Extracted page text data:

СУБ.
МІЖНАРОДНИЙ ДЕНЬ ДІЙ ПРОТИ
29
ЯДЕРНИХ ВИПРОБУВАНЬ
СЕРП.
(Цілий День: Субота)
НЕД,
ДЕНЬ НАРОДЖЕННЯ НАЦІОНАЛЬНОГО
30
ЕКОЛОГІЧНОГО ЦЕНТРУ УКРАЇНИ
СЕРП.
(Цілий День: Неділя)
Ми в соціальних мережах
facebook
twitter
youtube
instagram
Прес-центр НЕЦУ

-- WHAT IS BEING ASKED --
Produce a word-for-word copy of all the entries above.

-- FINISHED EXERCISE --
СУБ.
МІЖНАРОДНИЙ ДЕНЬ ДІЙ ПРОТИ
29
ЯДЕРНИХ ВИПРОБУВАНЬ
СЕРП.
(Цілий День: Субота)
НЕД,
ДЕНЬ НАРОДЖЕННЯ НАЦІОНАЛЬНОГО
30
ЕКОЛОГІЧНОГО ЦЕНТРУ УКРАЇНИ
СЕРП.
(Цілий День: Неділя)
Ми в соціальних мережах
facebook
twitter
youtube
instagram
Прес-центр НЕЦУ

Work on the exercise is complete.